What the task requires = In the lines below, look for "format". Copy each line where it appears.
(Task data)
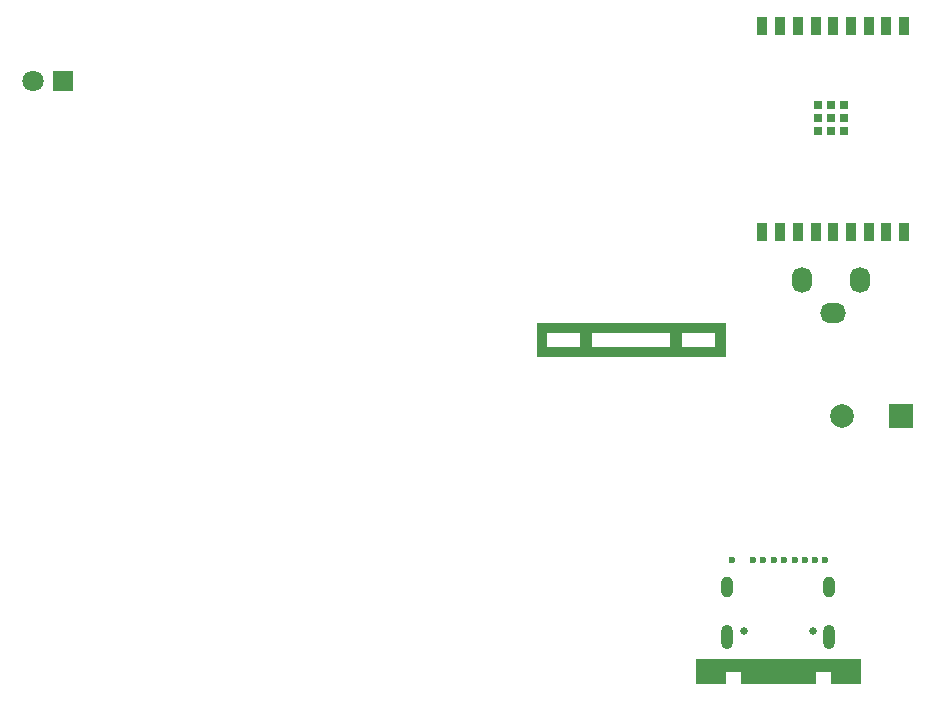
<source format=gbr>
%TF.GenerationSoftware,KiCad,Pcbnew,7.0.1*%
%TF.CreationDate,2023-07-22T19:51:59+09:00*%
%TF.ProjectId,gaming-clock,67616d69-6e67-42d6-936c-6f636b2e6b69,rev?*%
%TF.SameCoordinates,Original*%
%TF.FileFunction,Soldermask,Bot*%
%TF.FilePolarity,Negative*%
%FSLAX46Y46*%
G04 Gerber Fmt 4.6, Leading zero omitted, Abs format (unit mm)*
G04 Created by KiCad (PCBNEW 7.0.1) date 2023-07-22 19:51:59*
%MOMM*%
%LPD*%
G01*
G04 APERTURE LIST*
%ADD10C,0.600000*%
%ADD11C,0.100000*%
%ADD12O,1.000000X1.800000*%
%ADD13O,1.000000X2.100000*%
%ADD14C,0.650000*%
%ADD15R,1.800000X1.800000*%
%ADD16C,1.800000*%
%ADD17R,2.000000X2.000000*%
%ADD18C,2.000000*%
%ADD19O,2.200000X1.700000*%
%ADD20O,1.700000X2.200000*%
%ADD21R,0.900000X1.500000*%
%ADD22R,0.700000X0.700000*%
G04 APERTURE END LIST*
D10*
%TO.C,REF\u002A\u002A*%
X166878000Y-116967000D03*
D11*
X167767000Y-116967000D03*
D10*
X168656000Y-116967000D03*
X169545000Y-116967000D03*
X170434000Y-116967000D03*
X171323000Y-116967000D03*
X172212000Y-116967000D03*
X173101000Y-116967000D03*
X173944000Y-116967000D03*
X174752000Y-116967000D03*
%TD*%
D12*
%TO.C,J1*%
X166495000Y-119321000D03*
D13*
X166495000Y-123521000D03*
X175135000Y-123521000D03*
D12*
X175135000Y-119321000D03*
D14*
X167925000Y-123001000D03*
X173705000Y-123001000D03*
%TD*%
D15*
%TO.C,Q1*%
X110236000Y-76454000D03*
D16*
X107696000Y-76454000D03*
%TD*%
D17*
%TO.C,LS101*%
X181229000Y-104775000D03*
D18*
X176229000Y-104775000D03*
%TD*%
D19*
%TO.C,J2*%
X175439500Y-96076000D03*
D20*
X172839500Y-93276000D03*
X177739500Y-93276000D03*
%TD*%
D21*
%TO.C,U1*%
X181462000Y-89268000D03*
X179962000Y-89268000D03*
X178462000Y-89268000D03*
X176962000Y-89268000D03*
X175462000Y-89268000D03*
X173962000Y-89268000D03*
X172462000Y-89268000D03*
X170962000Y-89268000D03*
X169462000Y-89268000D03*
X169462000Y-71768000D03*
X170962000Y-71768000D03*
X172462000Y-71768000D03*
X173962000Y-71768000D03*
X175462000Y-71768000D03*
X176962000Y-71768000D03*
X178462000Y-71768000D03*
X179962000Y-71768000D03*
X181462000Y-71768000D03*
D22*
X174162000Y-80658000D03*
X175262000Y-80658000D03*
X176362000Y-80658000D03*
X174162000Y-79608000D03*
X175262000Y-79608000D03*
X176362000Y-79608000D03*
X174162000Y-78458000D03*
X175262000Y-78458000D03*
X176362000Y-78458000D03*
%TD*%
G36*
X177738000Y-125365613D02*
G01*
X177783387Y-125411000D01*
X177800000Y-125473000D01*
X177800000Y-127384000D01*
X177783387Y-127446000D01*
X177738000Y-127491387D01*
X177676000Y-127508000D01*
X175384000Y-127508000D01*
X175322000Y-127491387D01*
X175276613Y-127446000D01*
X175260000Y-127384000D01*
X175260000Y-126492000D01*
X173990000Y-126492000D01*
X173990000Y-127384000D01*
X173973387Y-127446000D01*
X173928000Y-127491387D01*
X173866000Y-127508000D01*
X167764000Y-127508000D01*
X167702000Y-127491387D01*
X167656613Y-127446000D01*
X167640000Y-127384000D01*
X167640000Y-126492000D01*
X166370000Y-126492000D01*
X166370000Y-127384000D01*
X166353387Y-127446000D01*
X166308000Y-127491387D01*
X166246000Y-127508000D01*
X163954000Y-127508000D01*
X163892000Y-127491387D01*
X163846613Y-127446000D01*
X163830000Y-127384000D01*
X163830000Y-125473000D01*
X163846613Y-125411000D01*
X163892000Y-125365613D01*
X163954000Y-125349000D01*
X177676000Y-125349000D01*
X177738000Y-125365613D01*
G37*
G36*
X166308000Y-96917613D02*
G01*
X166353387Y-96963000D01*
X166370000Y-97025000D01*
X166370000Y-99698000D01*
X166353387Y-99760000D01*
X166308000Y-99805387D01*
X166246000Y-99822000D01*
X150492000Y-99822000D01*
X150430000Y-99805387D01*
X150384613Y-99760000D01*
X150368000Y-99698000D01*
X150368000Y-97790000D01*
X151257000Y-97790000D01*
X151257000Y-98933000D01*
X154051000Y-98933000D01*
X154051000Y-97790000D01*
X155067000Y-97790000D01*
X155067000Y-98933000D01*
X161671000Y-98933000D01*
X161671000Y-97790000D01*
X162687000Y-97790000D01*
X162687000Y-98933000D01*
X165481000Y-98933000D01*
X165481000Y-97790000D01*
X162687000Y-97790000D01*
X161671000Y-97790000D01*
X155067000Y-97790000D01*
X154051000Y-97790000D01*
X151257000Y-97790000D01*
X150368000Y-97790000D01*
X150368000Y-97025000D01*
X150384613Y-96963000D01*
X150430000Y-96917613D01*
X150492000Y-96901000D01*
X166246000Y-96901000D01*
X166308000Y-96917613D01*
G37*
M02*

</source>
(End Task data)
Your response =
<source format=gbr>
G04 Gerber Fmt 4.6, Leading zero omitted, Abs format (unit mm)*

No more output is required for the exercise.